For college-educated workers, the picture is probably much different. Autor shows that these workers still get a huge pay raise by moving to dense areas—probably more than enough to overcome the increased cost of living.

Why are cities no longer lands of opportunity for middle-skilled workers and those without college degrees? The economic forces driving urbanization are changing, as the U.S. economy shifts from manufacturing to knowledge industries like software and finance.

Some of this can be explained by virtue of the two basic economic reasons for cities to exist in a modern economy—agglomeration, and clustering. Agglomeration refers to the tendency of businesses of all types, but especially manufacturers, to locate near each other. This happens because employers want to be near to employees, who want to be near to the businesses they work for and buy goods from. The result is a city with lots of different industries.

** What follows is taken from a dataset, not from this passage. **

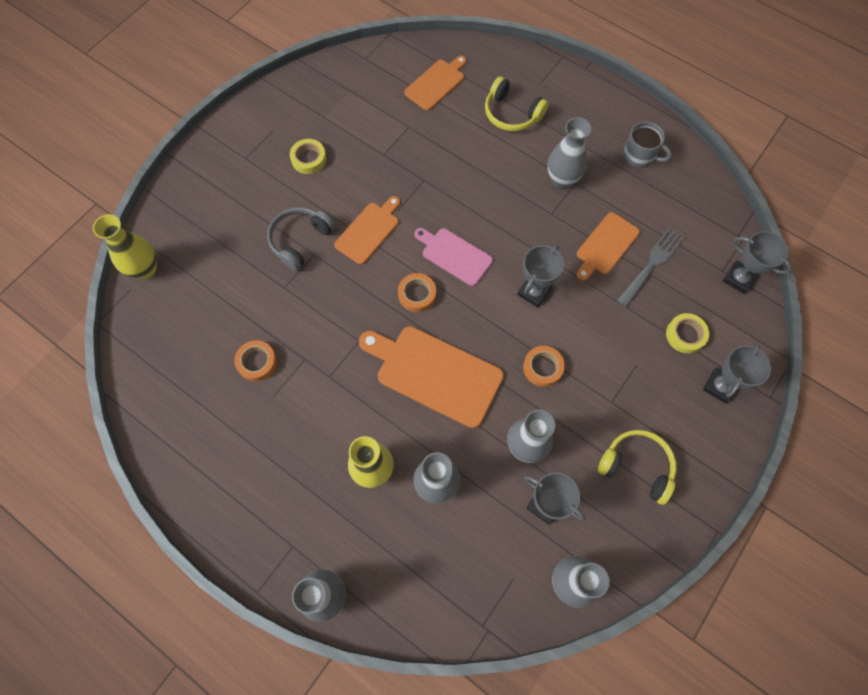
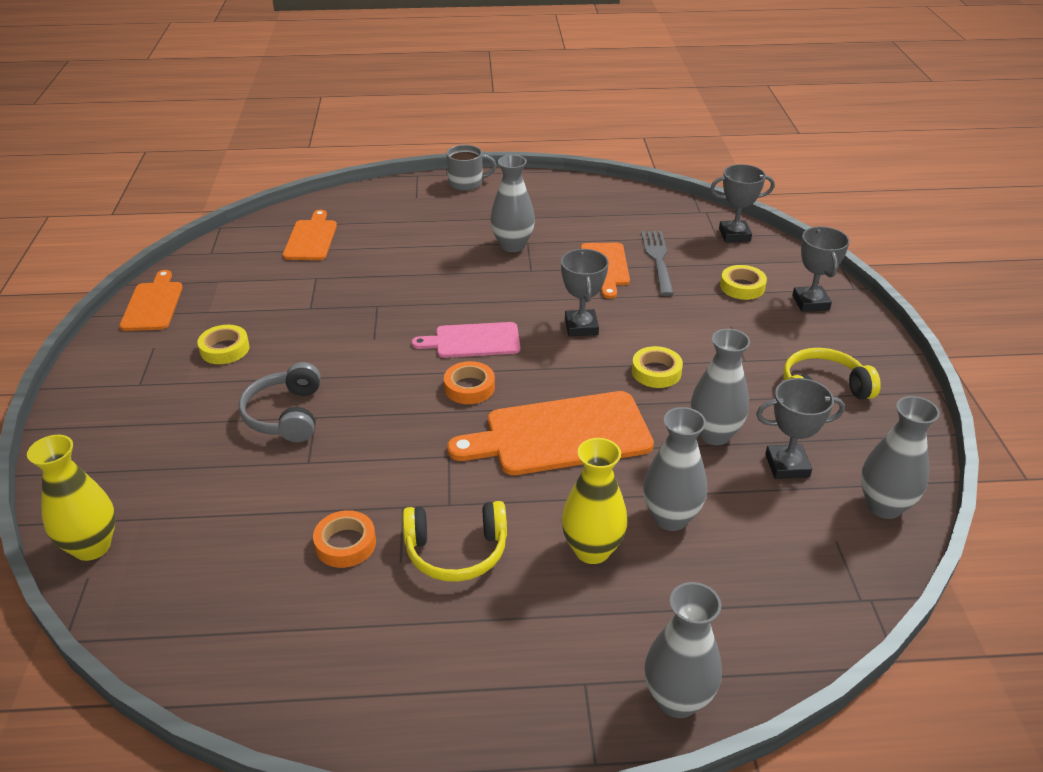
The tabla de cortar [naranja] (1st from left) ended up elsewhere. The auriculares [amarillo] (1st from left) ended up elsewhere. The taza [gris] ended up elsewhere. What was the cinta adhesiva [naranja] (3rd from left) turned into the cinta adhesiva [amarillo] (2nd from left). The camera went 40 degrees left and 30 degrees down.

Clustering, on the other hand, refers to the tendency of companies within a single industry, such as technology, to want to be near each other. Clustering effects are much stronger in knowledge-based industries like tech and finance, because ideas are their lifeblood, and workers who live near each other tend to share ideas with each other (and with various different employers). Clustering also arises because of the need for employers to have access to a deep pool of skilled workers. These are the forces that power Silicon Valley and other tech clusters.

As the U.S. economy has transferred manufacturing overseas or automated it, and as consumers have moved from buying more physical goods to buying more digital goods and services, agglomeration has become less important relative to clustering. The smokestack cities of the last century have given way to tech hubs and financial centers. Economist Enrico Moretti has documented this development in great detail in his book The New Geography of Jobs. This shift can probably explain many of the trends Autor observes.

So what’s to be done in order to help mid-skilled and non-college workers live decent, middle-class lives? And how can the emerging divide between small towns and big cities be arrested or mitigated? Moretti’s idea, which has been echoed by some urban development activist groups, is to build lots more housing in cities, driving down rents and making cities more livable for everyone. Another idea is to use research universities to revitalize flagging regions by dispersing knowledge workers to less-populated areas.

But in the end, the government may simply have to step in and intervene on behalf of the services class. Wage subsidies, government health care, income support, portable pensions, pro-union policies, and various other incentives for higher wages can be deployed to make today’s low-skilled jobs more like the good office and factory jobs of yesteryear. The alternative may be to watch non-college workers and small towns fall further behind.